Cyber Incident Victim: Oregon Department of Environmental Quality

On Wednesday morning, the Oregon Department of Environmental Quality announced that it was investigating a cyberattack and said it was shutting down its networks until the attack could be contained and potentially eradicated. The agency stated that it had not received any ransom demand and therefore did not believe the incident was ransomware. DEQ officials said they were working with the Department of Administrative Services Enterprise Information Services and the Microsoft cybersecurity team to investigate the attack. The agency emphasized that, as of the initial announcement, there was no indication of a data breach linked to the cyber activity. The statement also included an apology for any inconvenience caused to the public and regulated entities.

As a result of the network shutdown, vehicle inspection stations were expected to remain closed through Friday, with the agency warning that it might take several days before normal operations resumed.

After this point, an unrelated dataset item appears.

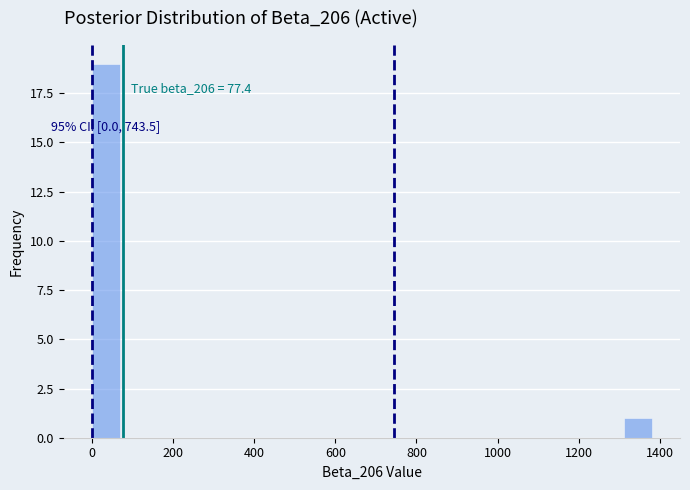

Around what value on the x-axis is the tallest bar? Give the approximate position of its centre, as read against the axis.

40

DEQ reported that it was unable to send or receive emails and directed individuals to contact the agency by phone if needed. While the DEQ Online portal remained accessible, its help desk was affected and could not be reached. Agency staff were described as working around the clock to restore systems and return business to normal. By Friday afternoon, DEQ reiterated that there continued to be no evidence of a data breach in connection with the attack. The ongoing response involved continued collaboration with state and Microsoft security investigators to contain and eradicate the threat.